What this exercise asks
1. Translate this sentence from the Xserve thread into Spanish: "Testing could be improved as I had a bad drive in my 3 month old xserve and it took apple about 3-4 weeks to replace."
2. From the Xserve thread, extract the passage that begins at the words "Where are you" and stops after "apple shipped parts.".

Given passage
▬▬▬▬▬▬▬▬▬▬

How did you get the brackets or did you have some spare ?


Thx, Kees
 
Kees Buijs said:
How did you get the brackets or did you have some spare ?


Thx, Kees

I have about 35 spare 80Gb sleds lying around from the XServe's we have installed over the past year and a half.

Ed
 
Kees Buijs said:
Testing could be improved as I had a bad drive in my 3 month old xserve and it took apple about 3-4 weeks to replace.


Kees


Where are you located? That seems to be an exceptional amount of time from my experiences.

BTW, if you have a spare parts kit, I believe Apple just sends you a replacement part through that as well (i.e. use the spare drive, stay up and running, call it in to Apple, exchange for a new drive), so that would be the ideal way to stay 24x7. On the other hand, I don't know how server support starts if you are not using the apple supplied parts. Obviously, Enterprise support is much different than consumer, but usually the first step in the troubleshooting methodology is to put the affected unit back to a known config, i.e. all apple shipped parts.

▬▬▬▬▬▬▬▬▬▬

Given data
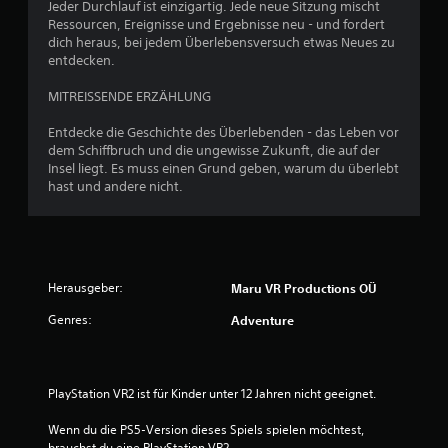
Jeder Durchlauf ist einzigartig. Jede neue Sitzung mischt
Ressourcen, Ereignisse und Ergebnisse neu - und fordert
dich heraus, bei jedem Überlebensversuch etwas Neues zu
entdecken.
MITREISSENDE ERZÄHLUNG
Entdecke die Geschichte des Überlebenden - das Leben vor
dem Schiffbruch und die ungewisse Zukunft, die auf der
Insel liegt. Es muss einen Grund geben, warum du überlebt
hast und andere nicht.
Herausgeber:
Maru VR Productions OÜ
Genres:
Adventure
PlayStation VR2 ist für Kinder unter 12 Jahren nicht geeignet.
Wenn du die PS5-Version dieses Spiels spielen möchtest, 
brauchst du eine PlayStation VR2.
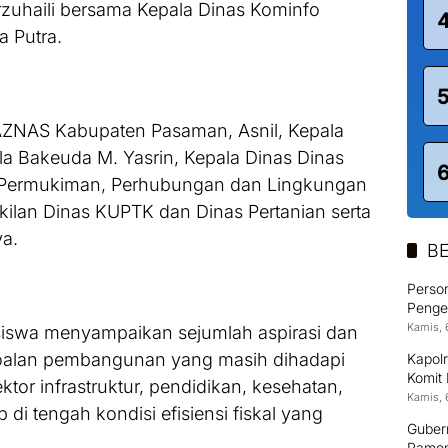
zuhaili bersama Kepala Dinas Kominfo
a Putra.
 BAZNAS Kabupaten Pasaman, Asnil, Kepala
a Bakeuda M. Yasrin, Kepala Dinas Dinas
Permukiman, Perhubungan dan Lingkungan
kilan Dinas KUPTK dan Dinas Pertanian serta
ya.
BE
Person
Pengem
Kamis, 
iswa menyampaikan sejumlah aspirasi dan
rsoalan pembangunan yang masih dihadapi
Kapolr
Komit
tor infrastruktur, pendidikan, kesehatan,
Kamis, 
di tengah kondisi efisiensi fiskal yang
Guber
Pamon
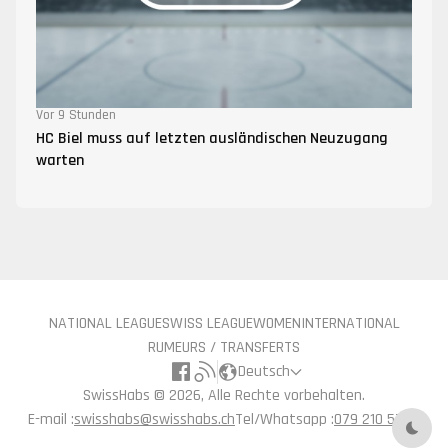
Vor 9 Stunden
HC Biel muss auf letzten ausländischen Neuzugang
warten
NATIONAL LEAGUE
SWISS LEAGUE
WOMEN
INTERNATIONAL
RUMEURS / TRANSFERTS
Deutsch
SwissHabs ©
2026, Alle Rechte vorbehalten.
E-mail :
swisshabs@swisshabs.ch
Tel/Whatsapp :
079 210 57 71
Nach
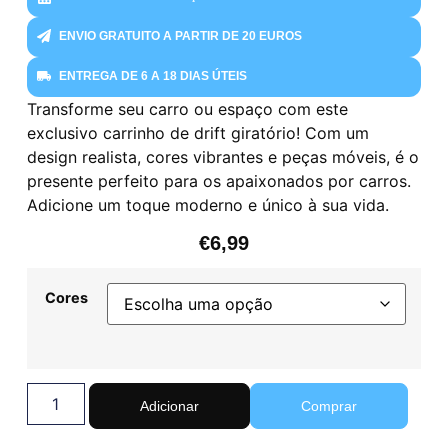
ENVIO GRATUITO A PARTIR DE 20 EUROS
ENTREGA DE 6 A 18 DIAS ÚTEIS
Transforme seu carro ou espaço com este
exclusivo carrinho de drift giratório! Com um
design realista, cores vibrantes e peças móveis, é o
presente perfeito para os apaixonados por carros.
Adicione um toque moderno e único à sua vida.
€
6,99
Cores
Adicionar
Comprar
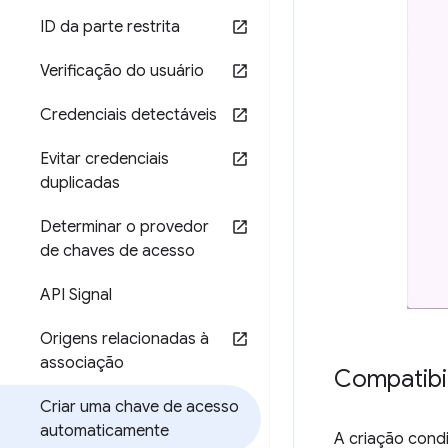
ID da parte restrita
Verificação do usuário
Credenciais detectáveis
Evitar credenciais
duplicadas
Determinar o provedor
de chaves de acesso
API Signal
Origens relacionadas à
associação
Compatibi
Criar uma chave de acesso
automaticamente
A criação cond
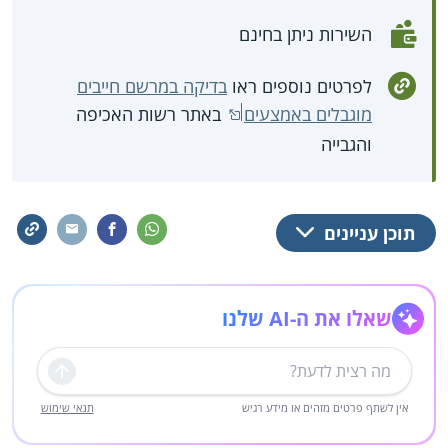
השירות ניתן בחינם
לפרטים נוספים ראו
בדיקה במרשם חייבים
מוגבלים באמצעים
באתר רשות האכיפה
והגבייה
תוכן עניינים
שאלו את ה-AI שלנו
שליחה
אין לשתף פרטים מזהים או מידע רגיש
תנאי שימוש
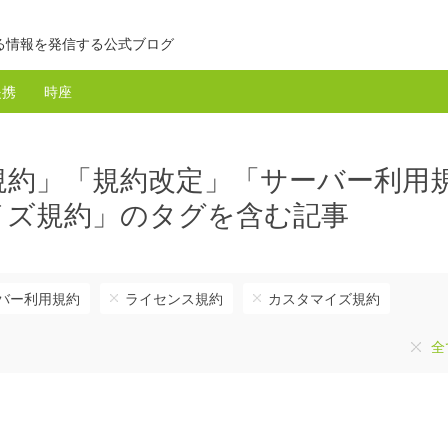
る情報を発信する公式ブログ
提携
時座
規約」「規約改定」「サーバー利用
イズ規約」のタグを含む記事
バー利用規約
ライセンス規約
カスタマイズ規約
全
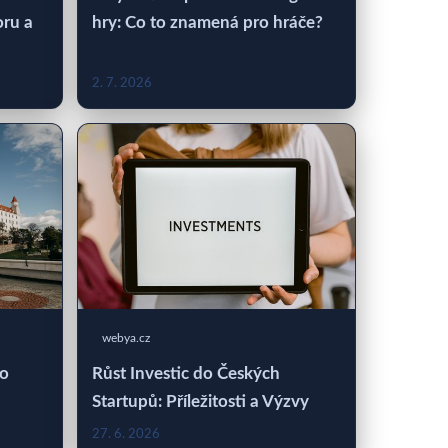
oru a
hry: Co to znamená pro hráče?
2. 7. 2026
webya.cz
 o
Růst Investic do Českých
Startupů: Příležitosti a Výzvy
27. 6. 2026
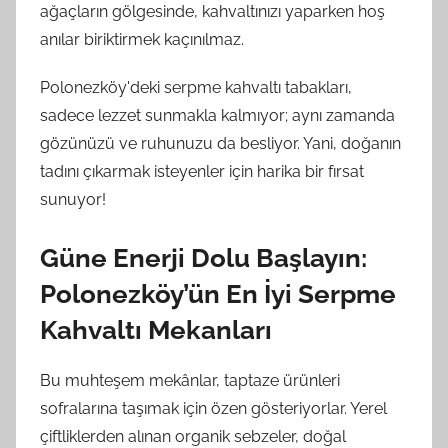
ağaçların gölgesinde, kahvaltınızı yaparken hoş
anılar biriktirmek kaçınılmaz.
Polonezköy'deki serpme kahvaltı tabakları,
sadece lezzet sunmakla kalmıyor; aynı zamanda
gözünüzü ve ruhunuzu da besliyor. Yani, doğanın
tadını çıkarmak isteyenler için harika bir fırsat
sunuyor!
Güne Enerji Dolu Başlayın:
Polonezköy’ün En İyi Serpme
Kahvaltı Mekanları
Bu muhteşem mekânlar, taptaze ürünleri
sofralarına taşımak için özen gösteriyorlar. Yerel
çiftliklerden alınan organik sebzeler, doğal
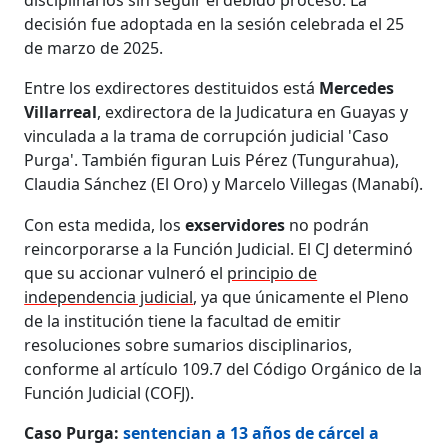
decisión fue adoptada en la sesión celebrada el 25
de marzo de 2025.
Entre los exdirectores destituidos está
Mercedes
Villarreal
, exdirectora de la Judicatura en Guayas y
vinculada a la trama de corrupción judicial 'Caso
Purga'. También figuran Luis Pérez (Tungurahua),
Claudia Sánchez (El Oro) y Marcelo Villegas (Manabí).
Con esta medida, los
exservidores
no podrán
reincorporarse a la Función Judicial. El CJ determinó
que su accionar vulneró el
principio de
independencia judicial
, ya que únicamente el Pleno
de la institución tiene la facultad de emitir
resoluciones sobre sumarios disciplinarios,
conforme al artículo 109.7 del Código Orgánico de la
Función Judicial (COFJ).
Caso Purga:
sentencian a 13 años de cárcel a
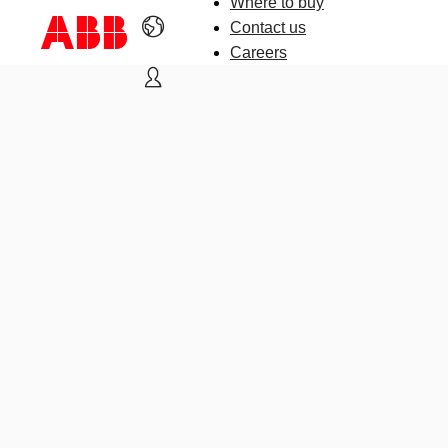
Where to buy
Contact us
Careers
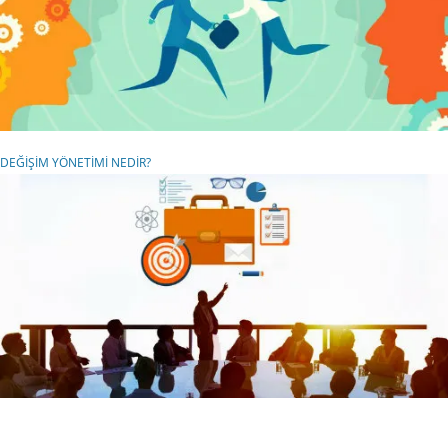
DEĞİŞİM YÖNETİMİ NEDİR?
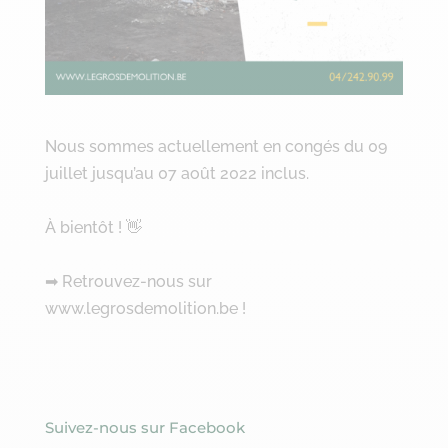
Nous sommes actuellement en congés du 09
juillet jusqu’au 07 août 2022 inclus.
À bientôt ! 👋
➡ Retrouvez-nous sur
www.legrosdemolition.be !
Suivez-nous sur Facebook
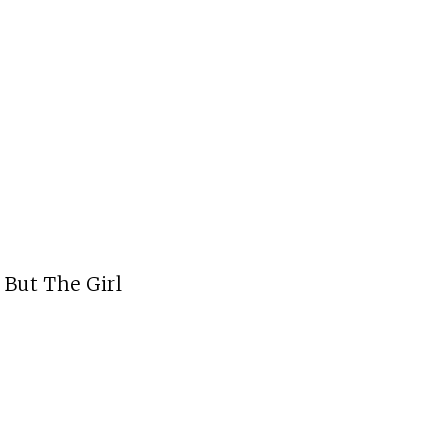
ng But The Girl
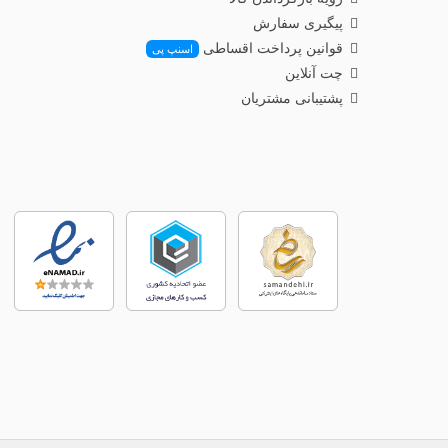
پیگیری سفارش
قوانین پرداخت اقساطی
اسنپ پی
چت آنلاین
پشتیبانی مشتریان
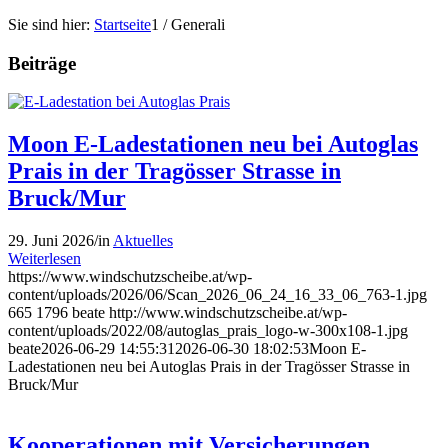
Sie sind hier:
Startseite
1
/
Generali
Beiträge
Moon E-Ladestationen neu bei Autoglas
Prais in der Tragösser Strasse in
Bruck/Mur
29. Juni 2026
/
in
Aktuelles
Weiterlesen
https://www.windschutzscheibe.at/wp-
content/uploads/2026/06/Scan_2026_06_24_16_33_06_763-1.jpg
665
1796
beate
http://www.windschutzscheibe.at/wp-
content/uploads/2022/08/autoglas_prais_logo-w-300x108-1.jpg
beate
2026-06-29 14:55:31
2026-06-30 18:02:53
Moon E-
Ladestationen neu bei Autoglas Prais in der Tragösser Strasse in
Bruck/Mur
Kooperationen mit Versicherungen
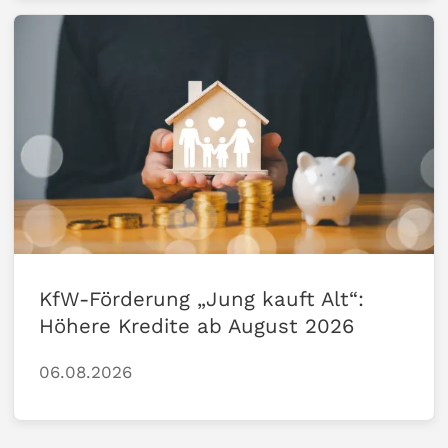
KfW-Förderung „Jung kauft Alt“:
Höhere Kredite ab August 2026
06.08.2026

▬▬▬▬▬▬▬▬▬▬

Solutions to the exercise
1. Las pruebas podrían mejorarse, ya que tuve un disco defectuoso en mi xserve de 3 meses y Apple tardó unas 3-4 semanas en reemplazarlo.

2.
Where are you located? That seems to be an exceptional amount of time from my experiences.

BTW, if you have a spare parts kit, I believe Apple just sends you a replacement part through that as well (i.e. use the spare drive, stay up and running, call it in to Apple, exchange for a new drive), so that would be the ideal way to stay 24x7. On the other hand, I don't know how server support starts if you are not using the apple supplied parts. Obviously, Enterprise support is much different than consumer, but usually the first step in the troubleshooting methodology is to put the affected unit back to a known config, i.e. all apple shipped parts.